Calling template function without <>; type inference
the conclusion be to avoid functions with return and more prefer void functions that return via a reference when writing templates
No, why? What do you gain? Only type inference (so less code to write). But you lose the much more logical syntax of assigning a value (and consequently more code to write). So one thing gained, another lost. I don’t see the benefit in general.
It may even help to have to specify the template type explicitly: consider the case of lexical_cast
. Not specifying the return template type would be confusing.
Overload resolution is done only based on function arguments; the return value is not used at all. If the return type cannot be determined based on the arguments, you will have to specify it explicitly.
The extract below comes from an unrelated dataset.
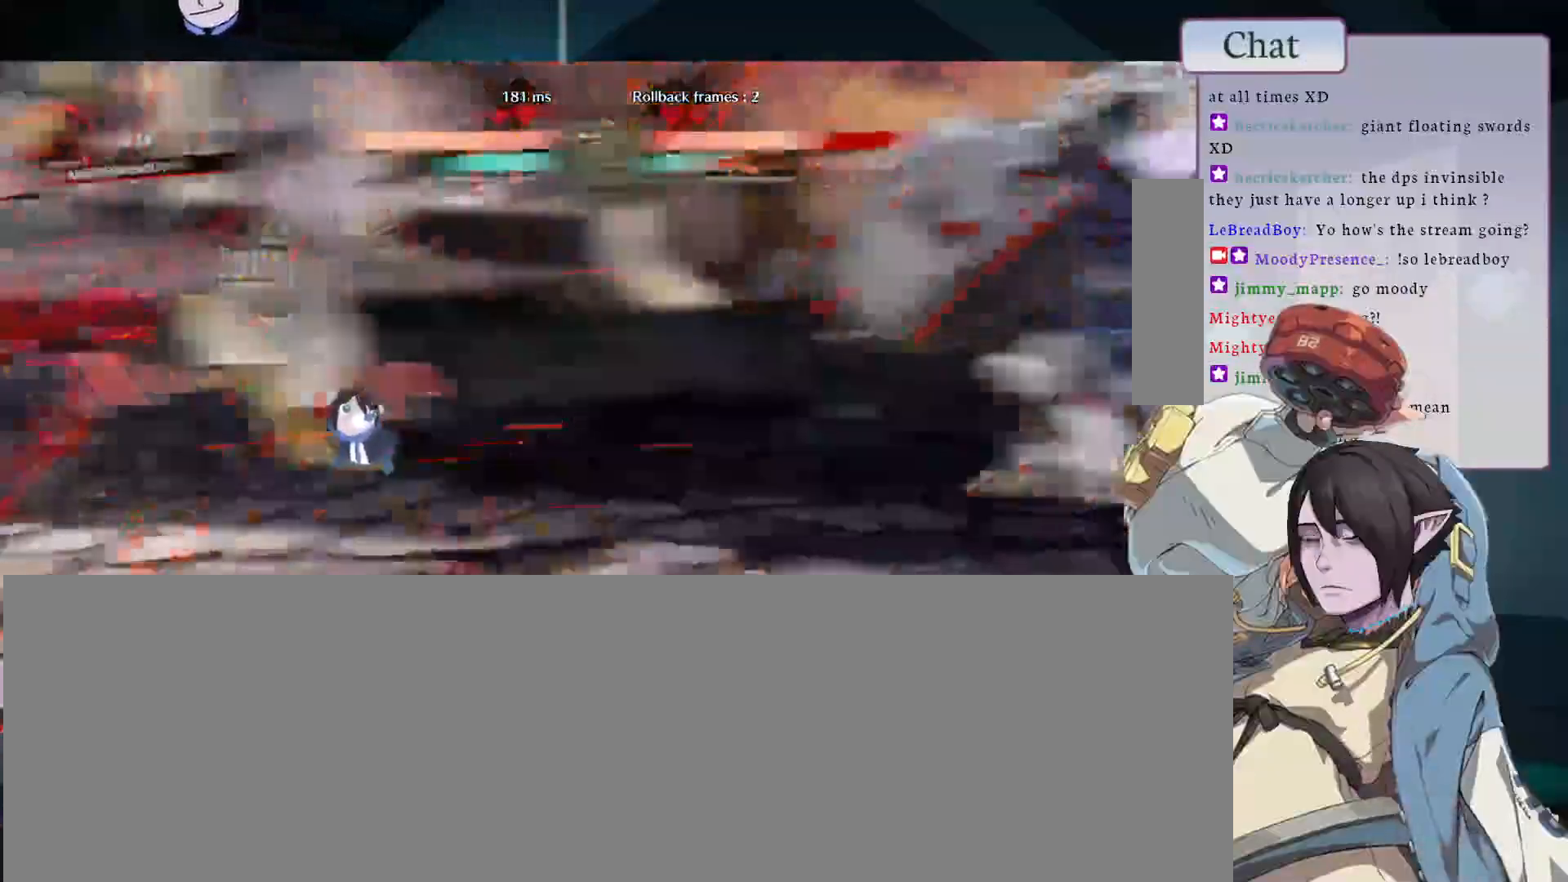
{"dt_ms": 500, "buttons": [], "left_stick": "center", "events": []}
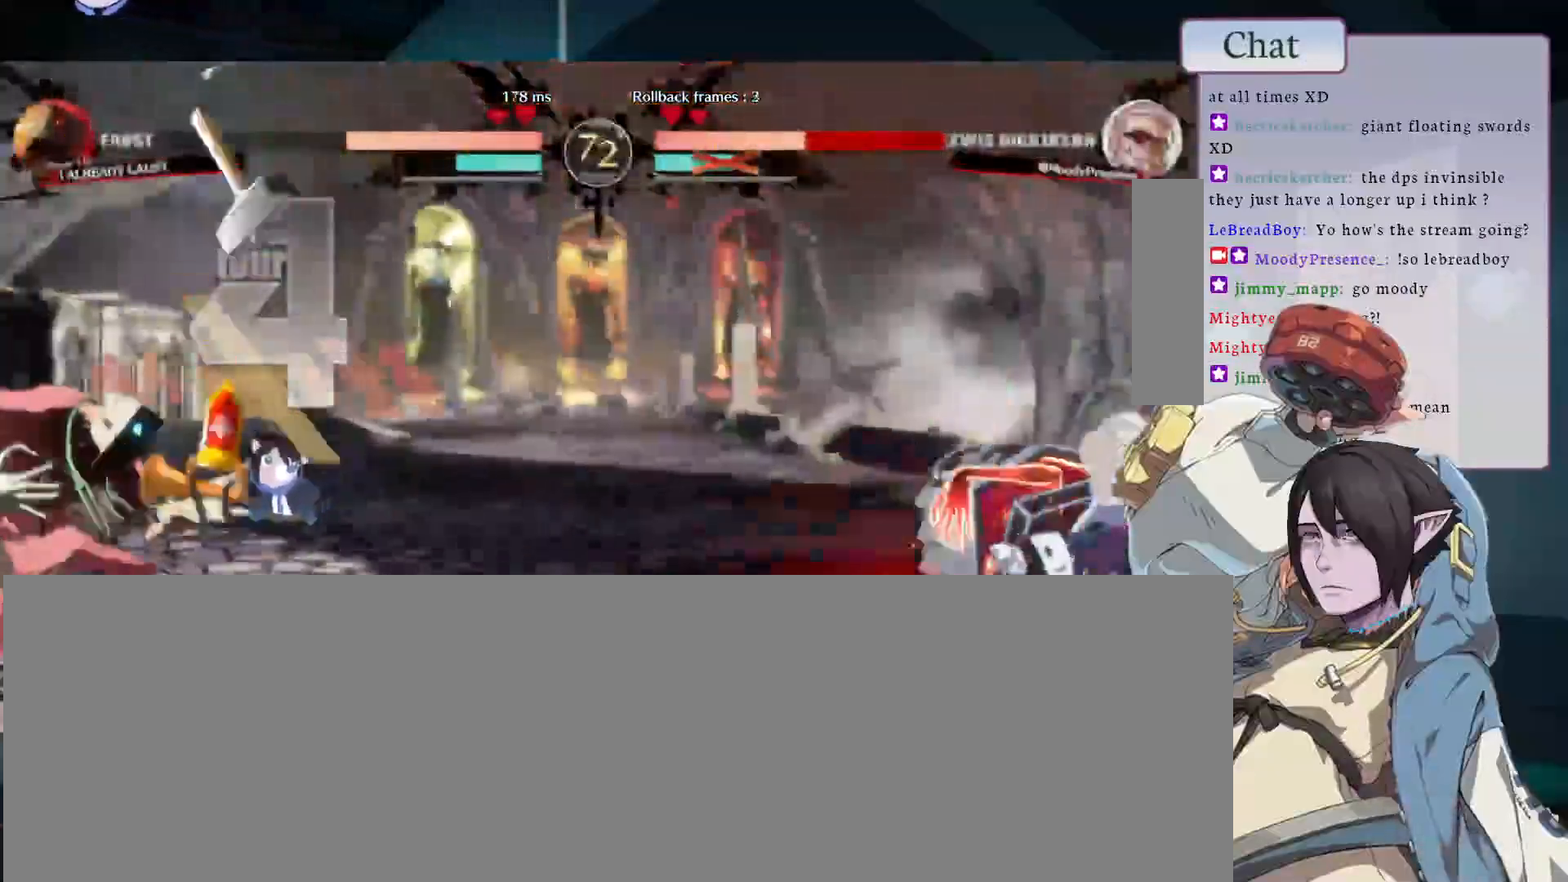
{"dt_ms": 500, "buttons": [], "left_stick": "center", "events": []}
I would not go down the path of "returning" a value through a reference parameter; that makes the calling code unclear. For example, I'd prefer this:
double x = round<double>(y);
over this:
double x;
round(x, y);
because in the latter case, it's easy to confuse input and output, and it's not at all clear that x
is being modified.
In the particular case of round
, you probably need only one or two types for TOut
anyway, so you could just leave that template argument out:
template<typename TIn>
int roundToInt(TIn v) {
return (int)(v + 0.5);
}
I find roundToInt(x)
a little clearer than round<int>(x)
because it's clear what the int
type is used for.
Let me add to what the others have said by saying you should prefer C++ casting over C-style casting.
vret = (TOut)(vin + 0.5);
versus
vret = static_cast<TOut>(vin + 0.5);
static cast will always fail if you try to convert unrelated types. This can help with debugging.